Chen, Bolin; Wang, Yuxin; Zhang, Jinlei; Han, Yourui; Benhammouda, Hamza; Bian, Jun; Kang, Ruiming; Shang, Xuequn.
Afiliação
  • Chen B; School of Computer Science, Northwestern Polytechnical University, Xi'an, Shaanxi, China.
  • Wang Y; Key Laboratory of Big Data Storage and Management, Northwestern Polytechnical University, Ministry of Industry and Information Technology, Xi'an, Shaanxi, China.
  • Zhang J; School of Computer Science, Northwestern Polytechnical University, Xi'an, Shaanxi, China.
  • Han Y; School of Computer Science, Northwestern Polytechnical University, Xi'an, Shaanxi, China.
  • Benhammouda H; School of Computer Science, Northwestern Polytechnical University, Xi'an, Shaanxi, China.
  • Bian J; School of Computer Science, Northwestern Polytechnical University, Xi'an, Shaanxi, China.
  • Kang R; Department of General Surgery, Xi'an Children's Hosptial, Xi'an Jiaotong University Affiliated Children's Hosptial, Xi'an, China.
  • Shang X; Rewise (Hangzhou) Information Technology Co., Ltd, Hangzhou, China.
Front Genet ; 15: 1407072, 2024.
Article em En | MEDLINE | ID: mdl-38846963
ABSTRACT
Background and

Objective:

Accurate identification of cancer stages is challenging due to the complexity and heterogeneity of the disease. Current clinical diagnosis methods primarily rely on phenotypic observations, which may not capture early molecular-level changes accurately.

Methods:

In this study, a novel biomarker recognition method was proposed tailored for cancer stages by considering the change of gene expression relationships. Utilizing the sample-specific information and protein-protein interaction networks, the group specific networks were constructed to address the limited specificity of potential biomarkers.

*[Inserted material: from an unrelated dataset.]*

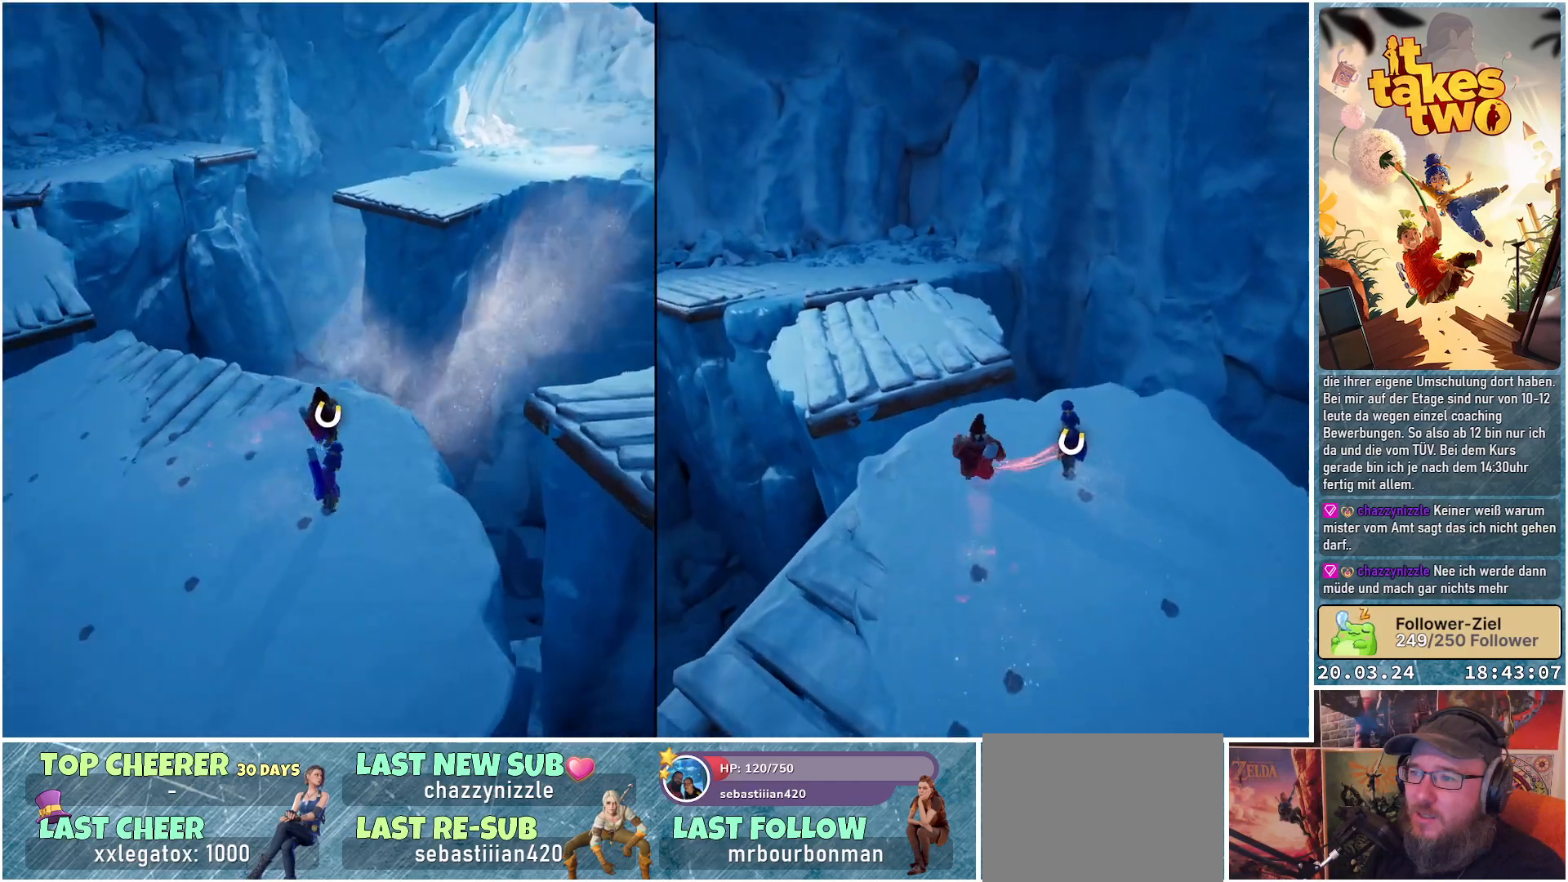
{"buttons": [], "left_stick": "center", "right_stick": "left", "events": [[17, "right_stick", "center"], [300, "right_stick", "left"]]}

Then, a specific feature recognition method was proposed based on these group specific networks, which employed the random forest algorithm for initial screening followed by a recursive feature elimination process to identify the optimal biomarker subset. During exploring optimal results, a strategy termed the Cost-Benefit Ratio, was devised to facilitate the identification of stage-specific biomarkers.

Results:

Comparative experiments were conducted on lung adenocarcinoma and breast cancer datasets to validate the method's efficacy and generalizability. The results showed that the identified biomarkers were highly stage-specific, and the F1 scores for predicting cancer stages were significantly improved. For the lung adenocarcinoma dataset, the F1 score reached 97.68%, and for the breast cancer dataset, it achieved 96.87%. These results significantly surpassed those of three conventional methods in terms of F1 scores. Moreover, from the perspective of biological functions, the biomarkers were proved playing an important role in cancer stage-evolution.

Conclusion:

The proposed method demonstrated its effectiveness in identifying stage-related biomarkers. By using these biomarkers as features, accurate prediction of cancer stages was achieved. Furthermore, the method exhibited potential for biomarker identification in subtype analyses, offering novel perspectives for cancer prognosis.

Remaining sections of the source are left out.